===== EXTRACTED DATA

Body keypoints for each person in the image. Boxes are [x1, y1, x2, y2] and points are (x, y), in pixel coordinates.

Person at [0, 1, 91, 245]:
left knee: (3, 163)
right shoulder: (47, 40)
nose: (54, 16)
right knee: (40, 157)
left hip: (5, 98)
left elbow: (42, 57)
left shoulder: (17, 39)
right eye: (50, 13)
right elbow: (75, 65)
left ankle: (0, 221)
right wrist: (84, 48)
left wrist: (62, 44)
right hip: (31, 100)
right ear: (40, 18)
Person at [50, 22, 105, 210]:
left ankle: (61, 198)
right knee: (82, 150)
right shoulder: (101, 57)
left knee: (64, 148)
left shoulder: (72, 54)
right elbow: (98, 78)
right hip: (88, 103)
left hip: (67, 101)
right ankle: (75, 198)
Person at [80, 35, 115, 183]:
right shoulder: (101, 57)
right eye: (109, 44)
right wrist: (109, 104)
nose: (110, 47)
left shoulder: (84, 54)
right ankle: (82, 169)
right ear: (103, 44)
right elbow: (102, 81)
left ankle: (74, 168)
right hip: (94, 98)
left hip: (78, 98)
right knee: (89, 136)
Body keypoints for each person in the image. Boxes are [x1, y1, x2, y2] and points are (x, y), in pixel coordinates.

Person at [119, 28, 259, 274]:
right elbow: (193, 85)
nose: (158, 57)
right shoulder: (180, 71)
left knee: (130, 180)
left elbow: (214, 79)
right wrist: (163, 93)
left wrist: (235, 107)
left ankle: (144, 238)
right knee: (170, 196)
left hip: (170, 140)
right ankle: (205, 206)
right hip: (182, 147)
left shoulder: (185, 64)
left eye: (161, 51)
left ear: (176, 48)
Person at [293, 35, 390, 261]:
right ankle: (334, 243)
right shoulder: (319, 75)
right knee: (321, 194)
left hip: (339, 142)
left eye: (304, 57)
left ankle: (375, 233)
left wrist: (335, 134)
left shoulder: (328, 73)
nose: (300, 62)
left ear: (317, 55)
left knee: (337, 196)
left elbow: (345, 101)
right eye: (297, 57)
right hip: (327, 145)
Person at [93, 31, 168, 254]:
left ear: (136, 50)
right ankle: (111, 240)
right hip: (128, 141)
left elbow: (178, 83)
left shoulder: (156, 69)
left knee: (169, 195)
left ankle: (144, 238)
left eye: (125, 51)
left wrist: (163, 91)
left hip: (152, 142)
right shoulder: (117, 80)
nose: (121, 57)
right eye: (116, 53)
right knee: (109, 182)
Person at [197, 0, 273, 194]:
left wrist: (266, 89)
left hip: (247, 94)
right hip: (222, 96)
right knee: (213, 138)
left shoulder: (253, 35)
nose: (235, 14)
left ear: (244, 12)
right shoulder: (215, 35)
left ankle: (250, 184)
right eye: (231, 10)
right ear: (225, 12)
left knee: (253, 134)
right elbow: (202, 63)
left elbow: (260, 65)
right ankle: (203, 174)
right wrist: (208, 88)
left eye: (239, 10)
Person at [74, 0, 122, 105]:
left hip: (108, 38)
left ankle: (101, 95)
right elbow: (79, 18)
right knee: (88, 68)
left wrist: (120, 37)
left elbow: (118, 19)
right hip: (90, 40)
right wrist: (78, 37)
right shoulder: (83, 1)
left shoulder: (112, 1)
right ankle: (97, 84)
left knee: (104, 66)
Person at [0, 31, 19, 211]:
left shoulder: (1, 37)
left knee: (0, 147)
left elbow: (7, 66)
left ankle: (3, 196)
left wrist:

==========

TASK TO CARRY OUT -
Would you restate all of the material, word for word?

YOUR SOLUTION -
Body keypoints for each person in the image. Boxes are [x1, y1, x2, y2] and points are (x, y), in pixel coordinates.

Person at [0, 1, 91, 245]:
left knee: (3, 163)
right shoulder: (47, 40)
nose: (54, 16)
right knee: (40, 157)
left hip: (5, 98)
left elbow: (42, 57)
left shoulder: (17, 39)
right eye: (50, 13)
right elbow: (75, 65)
left ankle: (0, 221)
right wrist: (84, 48)
left wrist: (62, 44)
right hip: (31, 100)
right ear: (40, 18)
Person at [50, 22, 105, 210]:
left ankle: (61, 198)
right knee: (82, 150)
right shoulder: (101, 57)
left knee: (64, 148)
left shoulder: (72, 54)
right elbow: (98, 78)
right hip: (88, 103)
left hip: (67, 101)
right ankle: (75, 198)
Person at [80, 35, 115, 183]:
right shoulder: (101, 57)
right eye: (109, 44)
right wrist: (109, 104)
nose: (110, 47)
left shoulder: (84, 54)
right ankle: (82, 169)
right ear: (103, 44)
right elbow: (102, 81)
left ankle: (74, 168)
right hip: (94, 98)
left hip: (78, 98)
right knee: (89, 136)
Body keypoints for each person in the image. Boxes are [x1, y1, x2, y2] and points are (x, y), in pixel coordinates.

Person at [119, 28, 259, 274]:
right elbow: (193, 85)
nose: (158, 57)
right shoulder: (180, 71)
left knee: (130, 180)
left elbow: (214, 79)
right wrist: (163, 93)
left wrist: (235, 107)
left ankle: (144, 238)
right knee: (170, 196)
left hip: (170, 140)
right ankle: (205, 206)
right hip: (182, 147)
left shoulder: (185, 64)
left eye: (161, 51)
left ear: (176, 48)
Person at [293, 35, 390, 261]:
right ankle: (334, 243)
right shoulder: (319, 75)
right knee: (321, 194)
left hip: (339, 142)
left eye: (304, 57)
left ankle: (375, 233)
left wrist: (335, 134)
left shoulder: (328, 73)
nose: (300, 62)
left ear: (317, 55)
left knee: (337, 196)
left elbow: (345, 101)
right eye: (297, 57)
right hip: (327, 145)
Person at [93, 31, 168, 254]:
left ear: (136, 50)
right ankle: (111, 240)
right hip: (128, 141)
left elbow: (178, 83)
left shoulder: (156, 69)
left knee: (169, 195)
left ankle: (144, 238)
left eye: (125, 51)
left wrist: (163, 91)
left hip: (152, 142)
right shoulder: (117, 80)
nose: (121, 57)
right eye: (116, 53)
right knee: (109, 182)
Person at [197, 0, 273, 194]:
left wrist: (266, 89)
left hip: (247, 94)
right hip: (222, 96)
right knee: (213, 138)
left shoulder: (253, 35)
nose: (235, 14)
left ear: (244, 12)
right shoulder: (215, 35)
left ankle: (250, 184)
right eye: (231, 10)
right ear: (225, 12)
left knee: (253, 134)
right elbow: (202, 63)
left elbow: (260, 65)
right ankle: (203, 174)
right wrist: (208, 88)
left eye: (239, 10)
Person at [74, 0, 122, 105]:
left hip: (108, 38)
left ankle: (101, 95)
right elbow: (79, 18)
right knee: (88, 68)
left wrist: (120, 37)
left elbow: (118, 19)
right hip: (90, 40)
right wrist: (78, 37)
right shoulder: (83, 1)
left shoulder: (112, 1)
right ankle: (97, 84)
left knee: (104, 66)
Person at [0, 31, 19, 211]:
left shoulder: (1, 37)
left knee: (0, 147)
left elbow: (7, 66)
left ankle: (3, 196)
left wrist:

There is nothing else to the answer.